今はオープンカフェに代表されるように、外の世界と一体化させようとしている。また、可能な限り外の景色が見えたほうが人気店になる。そしてほとんどがセルフサービス。コーヒー一杯の料金は200円から精々400円。そこには名物マスターや気前のいいママは存在せず、マニュアルの対応だけが目立つ。

20年前、コーヒー一杯の相場は500円から700円でおもてなしあり。セルフサービスはバブルが弾けてから流行りだした。今思えばこのころから「何事も安いほうがいい」というデフレ現象が始まった気がする。サービスという目に見えず形が無いものに対する価値が認められなくなったのだ。人々の心は余裕が無くなり、世知辛いことも多くなってきた。

「運んでもらうだけで300円余計に払うならセルフでいいよ」。経済的には一理ある話。しかし、「300円で運んでくれて、片付けてくれるなら安いよ」という考え方もあるだろう。要は価値観次第ということだが、問題なのは目に見えないものを認めない事実と300円余計に払える人が払わなくなったという現実。

飲食店も会社も人件費がウェイトを占めるため、そこを削って価格を下げる。そしてこの社会には仕事が氷のようにだんだん溶けて無くなっていく。そんな今、レトロな喫茶店にいるとなんだかとても落ち着く。もてなしている人の心ともてなされている人の一体感のある空気が流れ、外の景色は全く見えないが、日常をすこしだけ離れた空間が心地良い。

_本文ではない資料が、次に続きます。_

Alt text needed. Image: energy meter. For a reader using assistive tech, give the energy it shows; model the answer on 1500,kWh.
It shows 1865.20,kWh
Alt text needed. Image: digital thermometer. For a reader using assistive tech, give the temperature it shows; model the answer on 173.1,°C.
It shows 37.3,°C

知人におもしろい人がいて、一緒に喫茶店に入っても決して自ら進んで注文はしない。私が注文するまでじっと待つ。そして私が注文するやいなや必ず「同じものを」という。ウェイトレスが先にその人に注文を聞いてしまう時もあるが、その時も決まって「この人と同じもの」と私を指差す。店員はあきれた顔で私に注文を確認する。

彼曰く「喫茶店とはくつろぐ所であって、何を飲むかは全く関係ない」。余程嫌いなものでない限り注文はいつも決まって「同じもの」。また、「提供する側のことを考えても同じものを注文したほうが効率いいだろう」ともいっていた。私以外の人と喫茶店に入っても同じらしい。こんな人だらけなら喫茶店にメニューはいらない。奇特な人だ。先日カフェに誘った時、私が「注文は?」とその奇特な人に聞いてみると、「あなたと同じもの」だった。セルフサービスのカフェでは変えてもいいのでは…?

カフェはひとりひとりが中心の多面体。喫茶店は客みんなとスタッフがひとつの空間を共有しているように思う。そんな世界で私はお店の人がやさしく運んでくれるコーヒーをゆっくり味わいたい。そこにいい音楽が流れていれば尚更心地よい…。